## [ИЗУЧАЕМЫЙ ТЕКСТ]
◇ ◇ ◇ ◇

Брат всегда был крайне впечатлителен и на удивление легко поддавался внушению. Вот и на этот раз отец, сам того не желая, растревожился сам и растревожил Сальвадора. Отцу показалось, что рисунок, который Сальвадор наполовину сделал в первый день экзамена, слишком мал, нужен другой формат, и Сальвадор на следующий день все стер и начал заново, хотя времени оставалось в обрез. Он успел, но новый рисунок оказался еще меньше первого. Внушение сыграло с братом дурную шутку.

Мы действительно не замечали косых взглядов, бродя по мадридским улицам, и все же вечерами я торопилась в Резиденцию — здесь люди смотрели иначе, и можно было отдохнуть душой. Хотя, конечно, поглядывали и здесь — с любопытством, но без всякого осуждения, скорее приветливо, доброжелательно. И мы это чувствовали.

◇ ◇ ◇ ◇

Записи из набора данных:
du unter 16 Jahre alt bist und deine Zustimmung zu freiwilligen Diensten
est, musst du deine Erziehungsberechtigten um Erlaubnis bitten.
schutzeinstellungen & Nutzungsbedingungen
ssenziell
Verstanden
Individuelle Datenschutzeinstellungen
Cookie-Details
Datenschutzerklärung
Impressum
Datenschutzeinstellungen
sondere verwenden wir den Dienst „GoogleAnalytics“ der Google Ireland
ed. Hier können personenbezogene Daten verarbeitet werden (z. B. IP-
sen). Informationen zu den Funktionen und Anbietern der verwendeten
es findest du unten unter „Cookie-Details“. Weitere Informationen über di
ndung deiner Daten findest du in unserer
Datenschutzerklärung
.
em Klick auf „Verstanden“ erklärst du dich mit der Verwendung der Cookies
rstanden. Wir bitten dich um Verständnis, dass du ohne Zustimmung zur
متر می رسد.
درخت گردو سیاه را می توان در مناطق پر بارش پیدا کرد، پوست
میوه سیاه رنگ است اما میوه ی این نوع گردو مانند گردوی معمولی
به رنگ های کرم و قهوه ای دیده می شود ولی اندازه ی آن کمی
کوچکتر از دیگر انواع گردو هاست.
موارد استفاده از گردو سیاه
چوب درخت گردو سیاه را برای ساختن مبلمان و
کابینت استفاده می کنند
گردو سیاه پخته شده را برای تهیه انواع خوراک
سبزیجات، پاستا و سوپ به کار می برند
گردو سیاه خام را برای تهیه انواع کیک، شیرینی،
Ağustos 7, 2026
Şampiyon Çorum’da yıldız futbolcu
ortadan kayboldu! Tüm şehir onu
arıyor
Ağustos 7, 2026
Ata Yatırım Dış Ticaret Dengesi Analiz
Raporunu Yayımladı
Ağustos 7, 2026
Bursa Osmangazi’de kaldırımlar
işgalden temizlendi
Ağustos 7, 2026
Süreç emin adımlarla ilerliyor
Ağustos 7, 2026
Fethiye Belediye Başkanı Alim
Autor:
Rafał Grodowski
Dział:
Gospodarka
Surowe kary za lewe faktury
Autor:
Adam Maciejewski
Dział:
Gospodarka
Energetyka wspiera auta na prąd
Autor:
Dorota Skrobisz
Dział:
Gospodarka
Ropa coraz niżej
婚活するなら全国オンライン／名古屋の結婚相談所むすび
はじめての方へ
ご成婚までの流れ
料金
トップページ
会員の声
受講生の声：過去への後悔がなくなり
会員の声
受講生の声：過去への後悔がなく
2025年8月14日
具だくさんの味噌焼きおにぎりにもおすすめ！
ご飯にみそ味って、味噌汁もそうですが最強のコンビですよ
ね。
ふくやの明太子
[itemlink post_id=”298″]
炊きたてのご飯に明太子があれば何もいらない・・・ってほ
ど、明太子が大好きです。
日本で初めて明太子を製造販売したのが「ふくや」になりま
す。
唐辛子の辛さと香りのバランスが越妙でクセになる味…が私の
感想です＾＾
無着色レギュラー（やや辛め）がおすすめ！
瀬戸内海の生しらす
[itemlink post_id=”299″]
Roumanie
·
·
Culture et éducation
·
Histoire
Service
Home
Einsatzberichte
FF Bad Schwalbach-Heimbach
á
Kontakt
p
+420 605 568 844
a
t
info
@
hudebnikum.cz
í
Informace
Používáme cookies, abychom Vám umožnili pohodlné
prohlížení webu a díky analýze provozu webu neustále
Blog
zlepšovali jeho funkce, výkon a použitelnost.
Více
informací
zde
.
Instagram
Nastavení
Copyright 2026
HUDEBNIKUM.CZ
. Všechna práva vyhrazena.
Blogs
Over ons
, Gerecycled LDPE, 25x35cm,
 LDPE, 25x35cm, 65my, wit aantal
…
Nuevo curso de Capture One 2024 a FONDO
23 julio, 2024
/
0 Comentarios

◇ ◇ ◇ ◇

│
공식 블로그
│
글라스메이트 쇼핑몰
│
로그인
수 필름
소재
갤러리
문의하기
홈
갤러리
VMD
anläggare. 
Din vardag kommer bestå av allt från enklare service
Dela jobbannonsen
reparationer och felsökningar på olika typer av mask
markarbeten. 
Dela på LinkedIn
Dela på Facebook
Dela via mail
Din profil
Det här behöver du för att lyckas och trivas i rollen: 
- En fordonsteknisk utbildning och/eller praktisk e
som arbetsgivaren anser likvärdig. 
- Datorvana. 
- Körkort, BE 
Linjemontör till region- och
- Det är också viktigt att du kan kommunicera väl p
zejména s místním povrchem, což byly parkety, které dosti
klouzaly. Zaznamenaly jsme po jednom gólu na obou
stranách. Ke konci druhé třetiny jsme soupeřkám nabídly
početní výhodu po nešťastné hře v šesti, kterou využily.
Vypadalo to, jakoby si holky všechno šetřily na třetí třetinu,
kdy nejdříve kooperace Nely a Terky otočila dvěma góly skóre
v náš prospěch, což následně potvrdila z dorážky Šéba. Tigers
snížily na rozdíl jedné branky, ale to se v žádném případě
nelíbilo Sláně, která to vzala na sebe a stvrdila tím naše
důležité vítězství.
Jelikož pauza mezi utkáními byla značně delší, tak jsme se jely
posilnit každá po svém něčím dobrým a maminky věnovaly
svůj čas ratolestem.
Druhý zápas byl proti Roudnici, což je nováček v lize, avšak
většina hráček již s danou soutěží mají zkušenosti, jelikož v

◇ ◇ ◇ ◇

## [ЗАДАНИЕ]
Подхватите рассказ о Сальвадоре в Мадриде и продолжите его сразу после последнего предложения. Материал из набора данных существует отдельно от рассказа о Сальвадоре.

## [ОТВЕТ]
В Резиденции, за ужином, пока отец с сыном снова, как когда-то, бурно жестикулируя, спорили об искусстве, я смотрела по сторонам. Какие приятные, какие интересные люди собрались здесь! И видно, что их нисколько не шокирует наше, мягко говоря, странное семейство — им просто хотелось бы знать, кто мы такие и о чем так пылко спорят отец и сын. Однако понять, о чем спор, трудно — говорим мы, естественно, по-каталански.

Мне кажется, что обитатели Резиденции относились к нам очень благожелательно и даже бережно. Я чувствовала это и знаю, что не ошибалась. Помню умное, милое лицо одного из студентов — он долго смотрел на нас внимательным, проницательным взглядом. Так обычно смотрел брат, и я была поражена этим неожиданным духовным сходством. Тот, кто запомнился мне с первой встречи, вскоре стал нашим другом, самым дорогим и самым лучшим из друзей. Это был Федерико Гарсиа Лорка*.

Сальвадора приняли в Академию Изящных Искусств Сан-Фернандо, хотя его рисунок был меньшего формата, чем требовалось. Мы с отцом уехали, вверив брата попечительству отцовского друга, поэта Эдуардо Маркины*. Все мы, и в том числе Сальвадор, очень его любили. Именно Маркина дал Сальвадору рекомендательное письмо к директору Резиденции Хименесу Фрауду*.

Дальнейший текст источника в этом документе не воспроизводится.